Hubo más susurros a lo largo de la muralla, pero alguien debía de haber reconocido a las Aes Sedai. Finalmente, las puertas se abrieron chirriando en los inmensos goznes oxidados. Una peste repulsiva salió de la ciudad, la misma que Perrin ya había olido, pero más fuerte. Barro y sudor rancios, basura podrida, orinales sin vaciar desde hacía mucho. Las orejas de Perrin intentaron echarse hacia atrás. Gallenne levantó a medias el yelmo como si fuera a ponérselo de nuevo antes de azuzar a su caballo en dirección a las puertas. Perrin taconeó a Recio para que fuera detrás al tiempo que soltaba la presilla que sujetaba el hacha al cinturón.
Al otro lado de las puertas, un hombre mugriento que llevaba una chaqueta rota dio unos golpecitos con el índice en la pierna de Perrin y después se retiró rápidamente cuando Recio le lanzó un mordisco. El tipo había estado gordo en tiempos, pero ahora la chaqueta le quedaba suelta y la piel le colgaba.

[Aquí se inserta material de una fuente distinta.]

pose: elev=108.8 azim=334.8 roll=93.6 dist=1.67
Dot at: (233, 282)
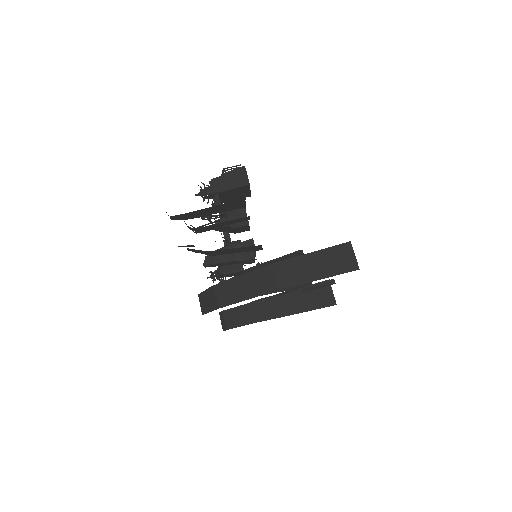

—Sólo quería asegurarme —rezongó mientras se rascaba con gesto ausente—. Milord —añadió con un instante de retraso. Sus ojos parecieron enfocarse en la cara de Perrin por primera vez y los dedos con los que se rascaba se quedaron paralizados de golpe. Después de todo, unos ojos dorados no eran corrientes.
—¿Es que ves muchos muertos que caminen? —preguntó irónicamente Perrin en un intento de hacer una chanza mientras palmeaba el cuello del zaino. Un caballo de batalla entrenado quería que se lo recompensara por proteger a su jinete.
El tipo se encogió como si el caballo le hubiera enseñado los dientes otra vez; su boca se torció en un rictus de sonrisa mientras el hombre se desplazaba hacia un lado. Hasta que topó con la yegua de Berelain. Gallenne se encontraba justo detrás de ella, todavía con aspecto de ir a ponerse el yelmo mientras trataba de vigilar en seis direcciones a la vez con su único ojo.
—¿Dónde está tu señor o tu señora? —demandó la Principal en tono impaciente. Mayene era una nación pequeña, pero Berelain no estaba acostumbrada a que se hiciera caso omiso de ella—. Todos los demás parecen haberse quedado mudos, pero a ti te he oído utilizar la lengua. ¿Y bien? Habla, hombre.
El tipo la miró de hito en hito, lamiéndose los labios.
—Lord Cowlin… Lord Cowlin está… fuera de la ciudad, milady. —Sus ojos dirigieron una rápida mirada a Perrin y se apartaron de inmediato—. Los mercaderes de grano… Con ellos queréis hablar. Se los puede encontrar siempre en La Gabarra Dorada. Por ahí. —Alzó una mano apuntando vagamente al interior de la ciudad y después se alejó a toda prisa, echando miradas por encima del hombro como si tuviera miedo de que lo persiguieran.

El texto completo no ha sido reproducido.